TMVA SOFIE - GPU Support for Machine Learning Inference

Description

SOFIE (System for Optimized Fast Inference code Emit) is a Machine Learning Inference Engine within TMVA (Toolkit for Multivariate Data Analysis) in ROOT. SOFIE offers a parser capable of converting ML models trained in Keras, PyTorch, or ONNX format into its own Intermediate Representation, and generates C++ functions that can be easily invoked for fast inference of trained neural networks. Using the IR, SOFIE can produce C++ header files that can be seamlessly included and used in a ‘plug-and-go’ style.

SOFIE currently supports various Machine Learning operators defined by the ONNX standards, as well as a Graph Neural Network (GNN) implementation. It supports the parsing and inference of Graph Neural Networks trained using DeepMind Graph Nets.

As SOFIE continues to evolve, there’s a need to enable inference on GPUs. This project aims to explore different GPU stacks (such as CUDA, ROCm, ALPAKA) and implement GPU-based inference functionalities in SOFIE. There is already a SYCL implementation for SOFIE, developed in 2023, which can serve as a reference for future development.

Task ideas

In this project, the contributor will gain experience with GPU programming and its role in Machine Learning inference. They will start by understanding SOFIE and running inference on CPUs. After researching GPU stacks and methods of their integration with SOFIE, the contributor will implement GPU support for inference, ensuring the code is efficient and well-integrated with GPU technologies.

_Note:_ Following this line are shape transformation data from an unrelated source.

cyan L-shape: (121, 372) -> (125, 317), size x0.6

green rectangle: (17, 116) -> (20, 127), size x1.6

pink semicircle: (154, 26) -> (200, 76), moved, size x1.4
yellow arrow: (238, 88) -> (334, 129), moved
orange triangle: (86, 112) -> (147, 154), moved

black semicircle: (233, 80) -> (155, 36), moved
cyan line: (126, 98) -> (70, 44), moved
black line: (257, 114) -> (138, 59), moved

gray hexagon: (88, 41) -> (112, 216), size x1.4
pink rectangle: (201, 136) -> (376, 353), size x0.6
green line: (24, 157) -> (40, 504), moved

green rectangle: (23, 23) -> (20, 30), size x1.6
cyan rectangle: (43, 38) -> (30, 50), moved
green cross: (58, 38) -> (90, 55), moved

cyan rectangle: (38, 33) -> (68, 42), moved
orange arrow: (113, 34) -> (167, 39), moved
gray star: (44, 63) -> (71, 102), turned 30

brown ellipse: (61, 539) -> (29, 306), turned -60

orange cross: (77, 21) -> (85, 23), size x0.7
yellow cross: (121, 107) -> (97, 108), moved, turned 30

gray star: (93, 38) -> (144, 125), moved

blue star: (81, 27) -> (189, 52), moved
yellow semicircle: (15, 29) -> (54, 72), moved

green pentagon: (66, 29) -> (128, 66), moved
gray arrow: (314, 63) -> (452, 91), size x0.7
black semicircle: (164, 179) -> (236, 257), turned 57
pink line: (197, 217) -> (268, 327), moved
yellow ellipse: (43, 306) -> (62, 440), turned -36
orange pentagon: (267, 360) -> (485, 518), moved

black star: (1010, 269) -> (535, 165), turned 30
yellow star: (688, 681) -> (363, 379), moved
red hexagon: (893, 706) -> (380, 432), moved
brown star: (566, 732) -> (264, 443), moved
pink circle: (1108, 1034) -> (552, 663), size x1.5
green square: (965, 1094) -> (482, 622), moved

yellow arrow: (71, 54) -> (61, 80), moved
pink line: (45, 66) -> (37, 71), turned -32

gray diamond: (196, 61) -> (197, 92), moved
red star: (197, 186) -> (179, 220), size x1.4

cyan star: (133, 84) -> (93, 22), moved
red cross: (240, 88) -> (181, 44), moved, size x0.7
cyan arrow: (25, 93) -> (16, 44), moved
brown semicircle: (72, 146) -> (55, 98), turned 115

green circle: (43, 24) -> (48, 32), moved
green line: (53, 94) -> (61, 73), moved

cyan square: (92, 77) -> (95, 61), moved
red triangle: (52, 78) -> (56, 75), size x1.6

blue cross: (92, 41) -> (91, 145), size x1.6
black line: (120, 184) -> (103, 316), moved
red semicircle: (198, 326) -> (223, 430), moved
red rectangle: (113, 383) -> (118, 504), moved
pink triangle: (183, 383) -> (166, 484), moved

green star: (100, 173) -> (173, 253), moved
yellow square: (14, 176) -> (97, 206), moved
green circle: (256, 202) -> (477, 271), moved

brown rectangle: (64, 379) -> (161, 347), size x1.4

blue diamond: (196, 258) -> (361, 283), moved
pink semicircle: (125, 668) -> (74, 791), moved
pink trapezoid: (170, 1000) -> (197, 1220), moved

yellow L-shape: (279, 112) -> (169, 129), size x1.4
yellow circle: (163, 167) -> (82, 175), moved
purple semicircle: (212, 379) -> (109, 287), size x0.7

Expected results and milestones

Familiarization with TMVA SOFIE: Understanding the SOFIE architecture, working with its internals, and running inference on CPUs.
Research and Evaluation: Analyzing various GPU stacks (CUDA, ROCm, ALPAKA, etc.) and determining their alignment with SOFIE.
Implementation of GPU Inference: Developing functionalities for GPU-based inference in SOFIE.
[Optional] Benchmarking: Evaluating the performance of the new GPU functionality by benchmarking memory usage, execution time, and comparing results with other frameworks (such as TensorFlow or PyTorch).